Tina Turner

Sometimes it seems that what is being celebrated about Tina Turner is her sixtysomething age rather than her music

Sometimes it seems that what is being celebrated about Tina Turner is her sixtysomething age rather than her music. Or the fact that she has survived an abusive marriage and looks so good, for a granny. And one must ask would the same reductive criteria be applied to the likes of Turner's support acts at the RDS on Tuesday night. Namely, John Fogarty and Lionel Richie. Hardly. Either way, Fogarty delivered all the songs Creedence Clearwater fans craved: Bad Moon Rising, Up Around the Bend, Down on the Corner. Following that fiery, funky start, Richie seemed a little like syrup set to music, crooning tunes like a latter day Andy Williams, yet minus the necessary charm. A "smoothie" without substance.

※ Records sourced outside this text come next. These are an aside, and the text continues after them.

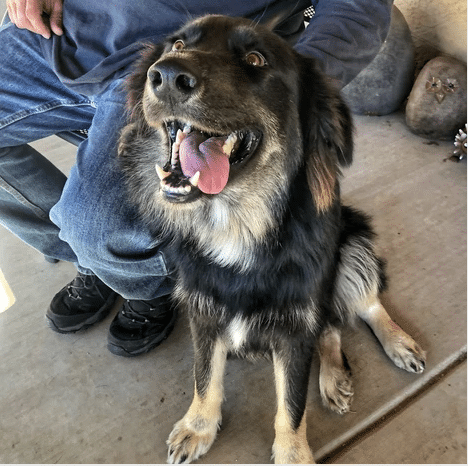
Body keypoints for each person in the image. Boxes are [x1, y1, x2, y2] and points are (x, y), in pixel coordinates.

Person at [0, 0, 393, 357]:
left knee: (98, 228)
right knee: (91, 238)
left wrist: (294, 83)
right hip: (61, 31)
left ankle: (143, 283)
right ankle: (100, 264)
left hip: (204, 57)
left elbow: (360, 6)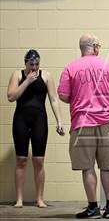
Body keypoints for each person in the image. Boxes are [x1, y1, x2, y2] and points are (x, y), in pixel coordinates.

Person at [58, 34, 109, 219]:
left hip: (82, 123)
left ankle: (93, 208)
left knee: (88, 167)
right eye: (99, 46)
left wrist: (79, 96)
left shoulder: (70, 68)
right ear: (94, 47)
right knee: (108, 166)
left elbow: (63, 95)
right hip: (107, 122)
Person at [7, 49, 65, 208]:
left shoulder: (46, 76)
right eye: (31, 64)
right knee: (21, 159)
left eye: (37, 64)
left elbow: (54, 99)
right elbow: (11, 97)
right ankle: (19, 199)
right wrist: (26, 82)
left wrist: (59, 121)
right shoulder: (17, 75)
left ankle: (40, 198)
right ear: (25, 63)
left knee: (39, 160)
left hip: (40, 119)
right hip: (21, 119)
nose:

As for Tina, whatever her age, she was sure brave to perform, at one point, against a collage of video clips of her younger self. Strutting and pumping her way across the stage, she had more energy and panache than her backup singers (who were all nearer 20).

Sadly, Tina Turner's contemporary take on classics such as River Deep, Mountain High revealed that these days she has more energy and poise than soul. Long gone, too, is the craving that once made her interpretation of John Fogarty's Proud Mary so compelling. And so shamelessly sexual.

Even so, when the sell-out crowd sang, en masse, We don't need another Hero, it was obvious that they meant exactly the opposite of what they were saying. A group of five Gardai, standing near the press enclosure, stood mesmerised. It was the same when Tina slid into the crowd pleasers like Try a Little Tenderness, I heard it through the Grapevine and inevitably perhaps, Simply the Best. She's not, in any sense, but no doubt many of the 40,000-plus people singing along with that song, would disagree. Viewed objectively, this Tina Turner gig was strangely cold and unmoving - all exhibition and no emotion.